There are all sorts of them on Ebay. I bought a black and white set for my silver 325ci. The set I bought was just as good as the OEM set. It included all new black and white pieces for the rear deck, steering wheel and wheels, real nice.


----------



## E92-Lighting (Sep 4, 2008)




----------



## balance (Feb 13, 2009)

Wow, I never saw that carbon fiber one before. I guess I'll be getting mine from ebay then. Thanks fellas.


----------



## E92-Lighting (Sep 4, 2008)

these are some hot products


----------



## Fokkerflyer (Jul 15, 2008)

If you choose to replace the roundel alltogether goto bavauto.com. I do like the roundel stickers though...may do it myself.


----------



## GimmieSumMo72 (May 22, 2009)

bavauto is pretty expensive overall for parts... unless they are specialty parts then its the other way around. 

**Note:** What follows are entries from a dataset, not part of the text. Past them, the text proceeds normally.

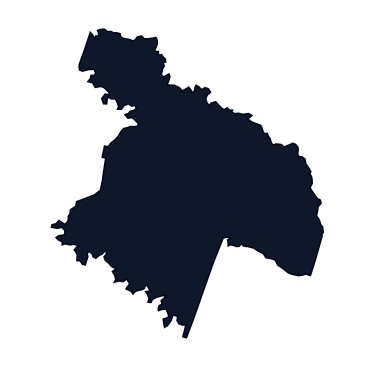 outline of Catanduvas, Paraná, Brazil, rotated 102°
{"feature_id": "56859067B59737068657378", "entity_name": "Catanduvas", "entity_type": "district", "adm_level": 2, "iso_a3": "BRA", "parent_name": "Brazil", "parent_adm1": "Paraná", "projection": "natural_earth1", "projection_center": [-53.163, -25.234], "detail": "fine", "context": "isolated", "style": "filled", "palette": "ink", "viewbox_px": 384, "rotation_deg": 102, "n_neighbors": 0, "source": "geoboundaries", "source_scale": "gbopen_adm2", "svg_char_len": 4025}
<svg xmlns="http://www.w3.org/2000/svg" viewBox="0 0 384 384"><g transform="rotate(102 192 192)"><path d="M231.6,57.1L208.8,55.6L206.3,56.0L204.0,55.2L201.8,56.1L198.8,57.1L197.0,59.5L194.9,60.5L192.2,62.2L189.5,65.3L184.0,65.2L180.0,65.6L176.4,63.4L173.2,64.7L172.4,67.9L169.9,70.8L167.5,73.3L165.1,75.9L162.9,77.4L158.6,76.2L154.6,77.2L151.9,78.4L149.9,80.4L147.3,80.0L144.0,83.0L140.5,86.8L136.4,88.2L134.6,91.9L135.1,94.9L132.6,96.7L129.8,96.7L126.3,97.6L123.8,100.6L123.4,103.7L125.5,106.3L126.8,108.6L129.0,111.2L127.0,114.5L127.5,119.7L129.2,122.5L127.4,124.7L123.8,126.5L121.4,129.1L119.0,130.6L119.9,133.4L117.6,135.4L114.6,137.0L112.5,138.8L111.9,142.6L111.5,146.0L110.5,149.5L108.9,152.6L106.9,150.8L104.6,149.3L103.5,153.1L105.5,158.3L105.3,162.8L106.4,166.2L105.8,169.7L103.5,169.3L104.3,172.6L102.3,174.9L104.8,177.9L103.7,180.5L101.6,183.7L98.8,187.6L101.0,191.7L104.1,193.4L100.7,196.6L97.5,198.0L93.8,197.1L90.6,194.6L87.6,197.4L87.2,200.9L89.9,203.9L87.7,207.1L86.7,210.2L89.2,210.8L92.6,210.5L94.7,212.3L92.1,214.7L90.0,217.0L93.4,220.4L95.1,222.8L92.7,225.8L91.2,231.4L92.0,235.6L92.3,238.6L87.2,237.8L83.3,237.7L81.3,239.1L83.2,241.2L85.6,244.1L82.9,246.7L80.1,246.2L77.5,246.5L74.5,245.3L71.4,247.3L70.3,244.7L67.5,245.7L66.0,248.2L63.9,250.2L65.1,253.2L61.7,254.1L62.0,258.3L59.1,257.5L54.7,256.8L51.0,257.5L48.3,259.4L49.6,262.2L51.3,267.0L52.0,270.5L49.9,273.9L51.7,277.7L54.6,279.1L56.5,280.7L55.8,285.4L56.1,291.2L55.0,293.8L52.1,295.2L51.9,298.8L52.6,301.7L51.9,304.5L52.6,308.0L51.0,311.6L51.7,314.9L53.6,318.0L55.8,316.6L58.7,315.8L59.4,318.6L62.4,318.6L59.0,321.9L57.0,324.7L73.6,326.5L90.5,328.8L93.6,328.3L96.0,327.4L96.6,324.3L93.8,318.7L92.4,313.3L95.5,311.2L97.9,311.3L99.0,315.1L102.0,314.9L105.7,316.8L105.8,312.0L109.8,308.4L107.8,303.4L107.9,300.2L111.3,294.7L114.2,292.6L114.2,297.3L119.4,299.7L124.1,296.9L123.6,293.8L119.8,294.1L116.5,294.3L117.7,290.6L116.9,286.3L119.8,283.9L123.5,281.6L126.5,282.1L125.6,278.1L121.8,276.6L119.0,272.6L120.5,268.8L119.2,265.4L122.2,263.9L124.2,265.8L126.1,269.5L128.4,270.5L130.3,273.6L133.2,270.1L131.8,266.4L132.8,263.7L136.0,259.0L138.6,258.6L140.0,261.4L140.6,265.5L142.5,268.4L144.0,271.9L147.6,274.0L150.0,274.9L152.7,275.7L156.7,278.0L161.1,281.6L163.3,282.5L165.3,283.9L165.2,287.1L176.7,287.1L176.8,283.5L189.8,282.7L201.0,281.9L209.4,282.1L215.1,286.8L225.5,302.9L229.9,302.7L234.8,307.3L238.6,306.8L241.6,308.0L244.0,307.3L246.7,307.5L250.1,309.5L247.5,316.2L251.3,318.4L253.1,322.1L255.6,322.2L255.6,316.5L253.6,311.9L255.8,308.7L258.2,307.8L260.6,308.1L262.5,313.4L264.9,315.5L266.5,313.1L267.8,308.5L270.7,308.0L269.1,305.3L269.1,300.1L267.8,297.2L267.9,292.3L273.2,295.2L274.8,293.1L277.6,291.2L283.1,290.3L282.6,287.1L285.5,284.2L285.6,281.2L281.4,280.9L277.0,280.4L273.7,281.8L271.6,280.1L273.2,276.9L275.8,275.4L276.9,272.4L273.3,269.6L271.4,266.9L269.0,265.6L267.4,263.6L270.5,262.9L273.7,264.6L277.0,262.5L278.6,259.2L281.8,254.8L282.7,250.3L286.5,253.3L289.2,250.6L293.3,248.4L296.4,249.2L294.2,244.8L294.0,240.6L290.7,238.0L294.7,233.9L300.5,236.4L301.8,230.8L304.1,228.5L301.4,227.1L299.7,224.7L298.0,220.8L296.5,218.7L294.0,218.5L292.3,216.7L295.3,214.4L297.3,212.0L299.1,216.6L301.3,214.3L305.6,211.7L308.9,212.3L308.6,209.1L305.5,208.5L302.7,205.3L300.0,200.4L298.6,196.1L301.6,197.2L304.6,199.6L308.2,198.0L309.8,200.4L312.6,200.9L315.0,200.1L313.2,197.1L312.0,193.1L314.7,191.0L317.4,189.3L319.7,189.3L322.3,193.7L325.4,192.7L330.1,190.7L327.6,188.1L321.6,185.5L318.7,185.4L315.8,184.6L317.0,180.1L320.8,180.0L323.6,177.4L324.2,173.8L323.1,170.6L326.4,170.5L330.6,170.6L335.5,170.9L335.7,167.1L312.0,163.6L257.1,156.5L230.5,151.9L228.8,148.1L229.6,144.4L231.4,147.2L234.2,146.1L237.3,145.4L235.6,143.4L235.7,140.2L236.1,137.4L235.5,134.7L232.4,133.0L234.2,130.3L233.8,126.0L234.0,120.1L236.1,114.8L237.3,109.6L240.9,106.0L240.7,100.5L241.3,96.5L243.8,94.5L245.7,92.9L247.0,89.4L251.1,80.8L251.7,76.6L251.7,70.7L250.9,67.9L248.6,63.5L249.1,58.8L231.6,57.1Z" fill="#0f172a" stroke="#020617" stroke-width="1.5"/></g></svg>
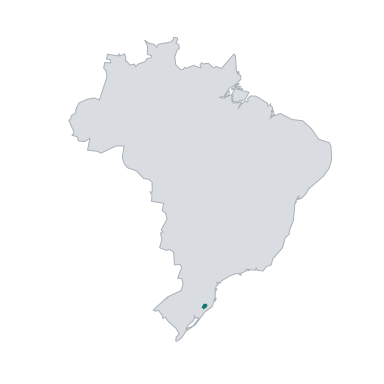 location of São José dos Ausentes, Rio Grande do Sul, Brazil, rotated 9°
{"feature_id": "56859067B10014476741522", "entity_name": "São José dos Ausentes", "entity_type": "district", "adm_level": 2, "iso_a3": "BRA", "parent_name": "Brazil", "parent_adm1": "Rio Grande do Sul", "projection": "robinson", "projection_center": [-49.931, -28.671], "detail": "fine", "context": "in_parent", "style": "filled", "palette": "teal", "viewbox_px": 384, "rotation_deg": 9, "n_neighbors": 0, "source": "geoboundaries", "source_scale": "gbopen_adm2", "svg_char_len": 4788}
<svg xmlns="http://www.w3.org/2000/svg" viewBox="0 0 384 384"><g transform="rotate(9 192 192)"><path d="M107.1,72.9L110.7,76.4L115.2,74.7L116.7,77.0L119.2,73.8L125.3,70.5L126.6,67.4L130.6,65.7L130.9,63.7L126.4,63.0L125.2,54.7L121.4,49.4L126.6,52.1L131.2,51.9L134.5,54.6L135.5,51.4L147.1,47.4L149.7,44.6L149.5,42.1L153.0,42.0L154.0,43.2L152.9,47.4L155.9,48.6L157.0,52.0L154.9,54.7L153.9,61.6L156.1,68.9L161.6,73.0L164.0,72.4L165.2,70.1L167.2,70.6L173.5,66.8L181.3,68.0L180.1,64.9L181.4,62.9L182.9,63.8L188.0,62.3L193.8,66.0L196.2,64.2L201.7,65.5L211.9,49.1L213.6,50.8L217.0,65.9L218.7,68.2L222.1,69.5L222.5,73.3L216.7,80.6L213.1,83.0L208.4,92.8L203.7,94.2L208.6,94.5L215.8,89.5L217.2,95.9L219.1,97.8L226.5,95.6L224.3,102.8L227.2,97.1L230.6,93.8L232.3,94.7L233.1,93.7L232.4,91.1L234.7,88.0L240.4,87.3L252.7,92.7L253.6,95.5L255.3,93.6L258.2,95.7L259.0,98.1L257.5,99.7L258.1,100.6L259.7,99.0L260.0,100.5L258.6,102.1L257.7,107.0L259.6,105.0L261.1,101.3L261.3,103.9L266.8,100.6L279.7,104.8L290.0,104.3L300.1,110.9L308.9,120.1L320.0,121.8L322.1,125.1L324.9,138.4L323.7,147.0L319.4,155.7L307.3,170.1L307.3,168.9L305.0,175.4L301.2,181.2L299.4,182.0L298.2,179.5L297.1,180.8L295.4,186.9L296.6,204.4L294.3,214.5L294.5,218.6L291.2,222.8L290.1,232.9L282.1,245.8L281.7,251.6L277.0,254.0L274.7,258.9L268.6,259.1L267.3,257.2L266.9,259.3L257.5,259.8L257.9,261.4L251.9,265.5L248.6,265.5L242.6,268.9L235.2,275.0L233.7,277.9L232.4,276.8L231.9,278.1L230.2,277.6L232.4,279.3L230.7,281.2L230.1,284.5L231.4,291.6L229.7,302.3L223.5,308.3L215.9,322.9L208.7,329.5L208.5,327.3L213.6,324.6L218.1,316.6L218.2,315.2L215.2,316.1L213.4,313.5L214.3,316.0L213.5,319.0L209.1,323.9L207.6,327.7L208.1,329.9L204.7,337.4L200.2,342.0L199.1,341.4L199.1,337.6L201.7,334.3L197.5,329.1L188.2,323.1L185.4,319.8L182.8,321.5L182.5,319.2L177.3,314.0L174.8,315.4L172.2,314.7L183.2,300.7L184.6,300.8L184.3,299.4L196.6,291.1L197.6,284.2L195.4,279.2L191.4,279.2L193.7,267.4L191.2,265.6L186.0,266.7L183.3,254.4L179.0,252.2L175.7,253.7L168.7,252.0L169.7,243.9L167.4,237.5L169.4,236.1L167.5,234.3L171.6,222.5L169.3,217.1L165.5,215.0L165.8,207.6L153.5,207.5L153.0,201.5L150.6,198.5L152.7,198.4L151.0,188.4L147.2,186.1L142.4,186.4L133.7,179.8L124.5,178.1L120.6,174.5L117.8,168.9L117.6,157.1L109.7,158.5L96.0,167.8L91.8,166.6L82.3,167.0L82.8,154.9L78.1,159.0L71.7,159.3L70.3,155.5L64.7,154.7L66.3,151.5L59.1,140.5L61.0,138.6L60.7,135.5L64.9,132.1L64.2,129.2L66.5,121.7L73.5,117.0L80.6,114.4L86.2,115.4L90.0,91.5L88.4,86.2L85.4,83.4L85.5,77.8L91.6,77.2L90.6,74.2L86.9,74.1L86.9,69.1L98.3,69.1L98.2,67.0L99.9,68.8L103.6,66.0L105.5,69.2L105.7,73.2L107.1,72.9ZM220.2,83.2L232.8,84.6L229.8,93.0L227.5,93.2L227.0,94.6L225.2,93.9L223.2,96.1L218.4,96.1L216.7,91.8L217.9,90.8L216.4,89.3L217.5,84.4L220.2,83.2ZM209.4,93.3L211.3,87.3L213.3,86.5L213.2,90.2L209.4,93.3ZM223.6,80.2L222.4,82.5L219.5,82.0L220.0,80.5L223.6,80.2ZM219.3,77.8L218.8,82.4L217.6,81.9L219.3,77.8ZM225.6,83.2L223.8,83.4L223.0,83.0L225.2,81.7L225.6,83.2ZM217.4,83.3L215.5,84.8L214.8,84.0L216.1,82.7L217.4,83.3ZM220.8,79.3L219.9,78.3L221.4,77.4L221.6,78.3L220.8,79.3ZM219.8,67.4L218.7,67.6L218.5,65.9L219.5,65.8L219.8,67.4ZM231.8,296.0L231.4,294.6L232.3,293.2L232.5,293.6L231.8,296.0ZM253.0,264.9L253.3,266.6L252.0,266.2L253.0,264.9ZM231.2,285.5L230.7,284.7L231.5,283.7L231.8,284.1L231.2,285.5ZM259.3,103.9L258.5,105.7L259.3,103.2L259.3,103.9ZM298.7,182.3L297.5,182.8L298.3,181.4L298.7,182.3ZM260.8,260.4L259.6,261.0L259.3,260.7L260.1,259.9L260.8,260.4ZM296.6,185.5L296.2,186.4L295.9,185.8L296.6,185.5ZM256.0,92.1L256.0,93.0L255.7,92.9L256.0,92.1Z" fill="#d9dde1" stroke="#a8b0b8" stroke-width="1"/><path d="M223.0,301.4L223.1,301.5L222.9,301.6L222.7,301.6L222.8,301.4L222.7,301.4L222.8,301.3L222.8,301.2L222.7,301.2L222.6,301.3L222.6,301.2L222.6,301.3L222.4,301.4L222.3,301.5L222.2,301.5L222.2,301.4L222.1,301.2L221.9,301.3L221.7,301.3L221.7,301.5L221.4,301.5L221.4,301.8L221.5,301.8L221.5,302.0L221.6,302.3L221.6,302.5L221.4,302.7L221.2,302.7L221.1,302.8L221.2,303.0L220.9,303.2L220.9,303.3L220.7,303.5L220.6,303.8L220.5,304.0L220.4,304.2L220.4,304.3L220.5,304.3L220.6,304.2L220.8,304.2L220.8,304.3L220.8,304.2L221.0,304.2L221.3,304.2L221.3,304.3L221.5,304.3L221.7,304.5L221.8,304.5L222.0,304.7L222.0,304.8L222.1,304.7L222.1,304.4L222.1,304.2L222.1,303.9L222.2,303.7L222.3,303.6L222.3,303.4L222.5,303.3L222.4,303.3L222.5,303.4L222.6,303.5L222.7,303.4L222.7,303.2L222.8,303.2L222.9,303.3L222.9,303.2L223.0,303.2L222.9,303.1L222.9,302.9L223.0,303.0L223.0,302.9L223.1,302.7L223.3,302.5L223.5,302.6L223.8,302.6L223.8,302.4L223.7,302.4L223.8,302.3L223.7,302.3L223.7,302.2L223.7,302.3L223.7,302.2L223.5,301.9L223.6,301.7L223.4,301.7L223.4,301.4L223.3,301.5L223.2,301.6L223.1,301.4L223.0,301.4ZM222.2,304.6L222.3,304.6L222.2,304.6Z" fill="#14b8a6" stroke="#0f766e" stroke-width="1.5"/></g></svg>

try socalmotorsport, i get all my little things from them (roundel emblems, valve stem caps and such)


----------



## CodyItaliano (Feb 19, 2009)

i spent about $70 on my new roundels. bought them at the dealership since they had them right there in stock. looks that much newer with them. that was more of an impluse purchase. might have paid a little too much for them.


----------



## crewdog843 (Mar 15, 2006)

Looking back at your car, admiring its clean lines and its flawless exterior.....

Priceless!

Everything's relative.

jake


----------